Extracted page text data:
======

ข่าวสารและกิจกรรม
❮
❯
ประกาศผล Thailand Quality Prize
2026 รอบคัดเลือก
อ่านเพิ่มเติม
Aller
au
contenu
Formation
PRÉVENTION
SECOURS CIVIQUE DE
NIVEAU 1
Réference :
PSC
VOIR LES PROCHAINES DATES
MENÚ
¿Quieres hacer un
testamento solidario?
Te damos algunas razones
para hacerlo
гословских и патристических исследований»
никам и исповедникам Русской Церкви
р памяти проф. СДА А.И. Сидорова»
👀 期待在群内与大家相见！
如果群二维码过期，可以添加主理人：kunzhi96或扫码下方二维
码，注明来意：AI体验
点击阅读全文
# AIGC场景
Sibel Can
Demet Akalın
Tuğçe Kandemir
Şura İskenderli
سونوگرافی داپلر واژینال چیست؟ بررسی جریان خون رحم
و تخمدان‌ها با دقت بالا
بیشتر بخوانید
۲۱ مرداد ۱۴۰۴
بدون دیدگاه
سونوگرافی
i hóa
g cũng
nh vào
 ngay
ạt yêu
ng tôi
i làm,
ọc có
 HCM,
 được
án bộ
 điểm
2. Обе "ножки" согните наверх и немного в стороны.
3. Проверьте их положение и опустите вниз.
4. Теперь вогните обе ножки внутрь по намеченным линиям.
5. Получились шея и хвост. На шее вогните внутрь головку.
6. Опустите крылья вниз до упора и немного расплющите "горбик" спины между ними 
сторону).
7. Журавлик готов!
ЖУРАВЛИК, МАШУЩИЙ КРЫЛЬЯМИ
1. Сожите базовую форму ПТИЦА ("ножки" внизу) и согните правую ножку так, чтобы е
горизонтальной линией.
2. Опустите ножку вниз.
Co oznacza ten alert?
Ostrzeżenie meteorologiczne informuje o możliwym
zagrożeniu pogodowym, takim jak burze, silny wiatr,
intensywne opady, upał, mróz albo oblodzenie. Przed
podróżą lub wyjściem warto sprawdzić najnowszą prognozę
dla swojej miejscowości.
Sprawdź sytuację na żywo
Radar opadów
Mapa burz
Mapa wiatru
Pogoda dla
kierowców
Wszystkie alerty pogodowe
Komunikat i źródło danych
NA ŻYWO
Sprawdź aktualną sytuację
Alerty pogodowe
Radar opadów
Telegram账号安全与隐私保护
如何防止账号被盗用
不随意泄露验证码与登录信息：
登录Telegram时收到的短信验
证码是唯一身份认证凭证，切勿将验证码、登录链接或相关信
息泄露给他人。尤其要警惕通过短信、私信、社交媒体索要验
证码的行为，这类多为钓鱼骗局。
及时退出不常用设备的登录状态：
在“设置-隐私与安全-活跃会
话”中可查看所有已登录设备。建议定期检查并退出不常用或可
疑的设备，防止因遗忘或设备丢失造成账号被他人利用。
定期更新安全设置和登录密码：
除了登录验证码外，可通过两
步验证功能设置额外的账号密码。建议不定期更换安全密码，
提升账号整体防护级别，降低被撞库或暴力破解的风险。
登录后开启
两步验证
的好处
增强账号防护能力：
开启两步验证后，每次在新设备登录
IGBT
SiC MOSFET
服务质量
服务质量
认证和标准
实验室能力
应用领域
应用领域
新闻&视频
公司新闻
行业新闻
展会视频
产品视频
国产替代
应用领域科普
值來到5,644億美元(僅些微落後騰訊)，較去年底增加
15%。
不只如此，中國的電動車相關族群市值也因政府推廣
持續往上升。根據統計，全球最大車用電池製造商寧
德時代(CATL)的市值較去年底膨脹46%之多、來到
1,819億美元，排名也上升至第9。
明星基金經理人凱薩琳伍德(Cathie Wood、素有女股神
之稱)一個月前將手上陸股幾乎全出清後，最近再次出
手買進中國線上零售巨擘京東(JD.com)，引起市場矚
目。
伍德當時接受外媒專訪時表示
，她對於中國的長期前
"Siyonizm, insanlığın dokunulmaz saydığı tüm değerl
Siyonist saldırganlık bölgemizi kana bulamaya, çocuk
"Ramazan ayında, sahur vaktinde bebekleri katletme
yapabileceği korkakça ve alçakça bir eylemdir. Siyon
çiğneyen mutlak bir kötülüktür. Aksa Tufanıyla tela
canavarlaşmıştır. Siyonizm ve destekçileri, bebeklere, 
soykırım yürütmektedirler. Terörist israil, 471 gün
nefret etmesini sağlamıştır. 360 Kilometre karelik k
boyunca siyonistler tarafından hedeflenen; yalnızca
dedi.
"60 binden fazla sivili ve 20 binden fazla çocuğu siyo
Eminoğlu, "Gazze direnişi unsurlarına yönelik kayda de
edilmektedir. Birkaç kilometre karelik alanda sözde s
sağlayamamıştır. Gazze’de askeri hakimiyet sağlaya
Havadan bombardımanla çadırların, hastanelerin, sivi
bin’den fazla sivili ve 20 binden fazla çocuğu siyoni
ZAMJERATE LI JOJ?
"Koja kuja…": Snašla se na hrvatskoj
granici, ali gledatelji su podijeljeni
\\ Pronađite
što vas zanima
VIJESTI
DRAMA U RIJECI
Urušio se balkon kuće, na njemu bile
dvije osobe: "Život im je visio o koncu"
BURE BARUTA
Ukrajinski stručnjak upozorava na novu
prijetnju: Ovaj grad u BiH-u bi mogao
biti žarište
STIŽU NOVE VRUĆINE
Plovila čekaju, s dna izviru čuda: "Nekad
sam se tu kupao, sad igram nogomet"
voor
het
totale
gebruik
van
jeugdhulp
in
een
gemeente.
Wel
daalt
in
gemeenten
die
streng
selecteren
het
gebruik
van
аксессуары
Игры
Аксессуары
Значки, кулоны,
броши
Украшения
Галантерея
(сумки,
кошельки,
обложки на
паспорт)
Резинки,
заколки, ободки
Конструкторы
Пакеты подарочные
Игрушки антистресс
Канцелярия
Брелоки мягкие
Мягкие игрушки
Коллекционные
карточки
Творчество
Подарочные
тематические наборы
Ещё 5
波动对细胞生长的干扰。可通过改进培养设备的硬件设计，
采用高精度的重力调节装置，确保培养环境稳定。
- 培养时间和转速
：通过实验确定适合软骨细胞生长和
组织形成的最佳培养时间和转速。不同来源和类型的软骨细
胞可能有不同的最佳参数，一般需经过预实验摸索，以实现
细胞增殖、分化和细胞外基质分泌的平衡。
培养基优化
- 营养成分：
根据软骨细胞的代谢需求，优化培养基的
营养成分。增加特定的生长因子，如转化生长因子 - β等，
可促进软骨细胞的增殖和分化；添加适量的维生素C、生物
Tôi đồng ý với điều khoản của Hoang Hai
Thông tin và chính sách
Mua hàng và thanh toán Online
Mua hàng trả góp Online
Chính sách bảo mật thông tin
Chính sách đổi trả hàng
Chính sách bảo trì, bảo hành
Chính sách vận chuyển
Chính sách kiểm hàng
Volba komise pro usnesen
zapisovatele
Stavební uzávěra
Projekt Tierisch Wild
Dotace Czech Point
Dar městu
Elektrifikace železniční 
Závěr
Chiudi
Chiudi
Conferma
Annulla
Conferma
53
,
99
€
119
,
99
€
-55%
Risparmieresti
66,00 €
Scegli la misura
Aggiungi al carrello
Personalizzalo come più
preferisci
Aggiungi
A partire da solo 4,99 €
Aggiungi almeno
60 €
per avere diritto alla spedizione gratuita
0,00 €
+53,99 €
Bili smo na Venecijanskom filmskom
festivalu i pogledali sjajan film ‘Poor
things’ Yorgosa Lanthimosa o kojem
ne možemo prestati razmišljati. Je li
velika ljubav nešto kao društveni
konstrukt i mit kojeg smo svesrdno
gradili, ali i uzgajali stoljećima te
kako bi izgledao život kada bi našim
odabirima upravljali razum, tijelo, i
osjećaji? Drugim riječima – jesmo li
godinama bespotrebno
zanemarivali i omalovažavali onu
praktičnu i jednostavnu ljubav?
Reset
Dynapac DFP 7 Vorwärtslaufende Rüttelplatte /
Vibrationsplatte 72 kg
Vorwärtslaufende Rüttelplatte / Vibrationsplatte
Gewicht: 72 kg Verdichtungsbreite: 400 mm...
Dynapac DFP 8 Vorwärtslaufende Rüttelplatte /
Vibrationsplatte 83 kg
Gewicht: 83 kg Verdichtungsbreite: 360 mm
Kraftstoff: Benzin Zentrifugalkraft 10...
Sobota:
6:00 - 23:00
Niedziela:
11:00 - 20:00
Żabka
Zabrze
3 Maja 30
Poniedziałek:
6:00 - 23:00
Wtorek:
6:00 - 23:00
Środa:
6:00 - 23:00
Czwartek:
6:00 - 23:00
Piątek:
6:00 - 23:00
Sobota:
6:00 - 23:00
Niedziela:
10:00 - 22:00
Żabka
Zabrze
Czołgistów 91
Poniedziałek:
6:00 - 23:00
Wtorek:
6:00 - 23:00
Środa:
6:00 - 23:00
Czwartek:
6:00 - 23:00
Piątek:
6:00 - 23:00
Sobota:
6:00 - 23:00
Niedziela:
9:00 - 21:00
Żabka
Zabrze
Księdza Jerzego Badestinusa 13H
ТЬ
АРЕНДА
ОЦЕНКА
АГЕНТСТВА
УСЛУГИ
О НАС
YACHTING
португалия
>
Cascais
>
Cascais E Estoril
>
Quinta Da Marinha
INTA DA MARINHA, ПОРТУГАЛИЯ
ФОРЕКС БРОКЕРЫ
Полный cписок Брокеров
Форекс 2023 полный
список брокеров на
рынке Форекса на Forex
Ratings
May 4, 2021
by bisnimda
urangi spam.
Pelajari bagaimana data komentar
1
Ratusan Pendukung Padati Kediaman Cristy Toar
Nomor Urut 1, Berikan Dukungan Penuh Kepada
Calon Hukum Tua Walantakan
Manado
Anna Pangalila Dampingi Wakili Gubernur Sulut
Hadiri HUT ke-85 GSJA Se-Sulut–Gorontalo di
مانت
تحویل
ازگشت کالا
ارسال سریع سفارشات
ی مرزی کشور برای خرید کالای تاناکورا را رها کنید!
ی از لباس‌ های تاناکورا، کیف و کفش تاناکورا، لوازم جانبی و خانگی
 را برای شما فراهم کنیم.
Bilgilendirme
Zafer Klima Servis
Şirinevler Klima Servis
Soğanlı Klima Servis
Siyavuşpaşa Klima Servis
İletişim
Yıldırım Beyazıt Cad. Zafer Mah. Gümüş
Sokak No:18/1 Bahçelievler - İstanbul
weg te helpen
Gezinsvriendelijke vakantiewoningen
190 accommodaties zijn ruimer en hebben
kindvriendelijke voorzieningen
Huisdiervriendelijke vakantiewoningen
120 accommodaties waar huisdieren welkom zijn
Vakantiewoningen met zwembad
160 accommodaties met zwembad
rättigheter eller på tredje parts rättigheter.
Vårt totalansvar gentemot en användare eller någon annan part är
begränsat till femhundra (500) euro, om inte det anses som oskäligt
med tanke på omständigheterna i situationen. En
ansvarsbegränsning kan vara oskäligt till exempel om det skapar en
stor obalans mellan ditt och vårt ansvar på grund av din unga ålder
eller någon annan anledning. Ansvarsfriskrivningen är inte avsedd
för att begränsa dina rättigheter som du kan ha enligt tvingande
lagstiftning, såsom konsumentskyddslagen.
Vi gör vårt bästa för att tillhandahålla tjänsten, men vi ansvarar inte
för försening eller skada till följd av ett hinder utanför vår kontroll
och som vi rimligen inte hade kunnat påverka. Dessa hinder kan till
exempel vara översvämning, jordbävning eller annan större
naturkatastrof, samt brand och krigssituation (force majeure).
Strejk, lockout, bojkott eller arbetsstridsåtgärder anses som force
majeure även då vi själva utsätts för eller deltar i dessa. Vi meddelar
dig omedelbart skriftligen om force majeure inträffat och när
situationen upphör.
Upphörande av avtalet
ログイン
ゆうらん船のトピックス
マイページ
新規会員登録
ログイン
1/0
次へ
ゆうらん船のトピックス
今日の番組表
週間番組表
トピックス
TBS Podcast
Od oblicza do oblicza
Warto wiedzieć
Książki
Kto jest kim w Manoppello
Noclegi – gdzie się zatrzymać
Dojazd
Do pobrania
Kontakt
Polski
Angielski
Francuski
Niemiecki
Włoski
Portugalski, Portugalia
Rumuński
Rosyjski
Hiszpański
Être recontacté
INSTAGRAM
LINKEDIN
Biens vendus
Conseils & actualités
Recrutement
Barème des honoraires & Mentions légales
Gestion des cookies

======

DIRECTIONS FOR THIS TASK:
Recast the records as a JSON list of strings with one string per line, leaving out blank lines. Include only the lines from the start of the records through the line containing "Şura İskenderli".

RESPONSE BOX:
[
  "ข่าวสารและกิจกรรม",
  "❮",
  "❯",
  "ประกาศผล Thailand Quality Prize",
  "2026 รอบคัดเลือก",
  "อ่านเพิ่มเติม",
  "Aller",
  "au",
  "contenu",
  "Formation",
  "PRÉVENTION",
  "SECOURS CIVIQUE DE",
  "NIVEAU 1",
  "Réference :",
  "PSC",
  "VOIR LES PROCHAINES DATES",
  "MENÚ",
  "¿Quieres hacer un",
  "testamento solidario?",
  "Te damos algunas razones",
  "para hacerlo",
  "гословских и патристических исследований»",
  "никам и исповедникам Русской Церкви",
  "р памяти проф. СДА А.И. Сидорова»",
  "👀 期待在群内与大家相见！",
  "如果群二维码过期，可以添加主理人：kunzhi96或扫码下方二维",
  "码，注明来意：AI体验",
  "点击阅读全文",
  "# AIGC场景",
  "Sibel Can",
  "Demet Akalın",
  "Tuğçe Kandemir",
  "Şura İskenderli"
]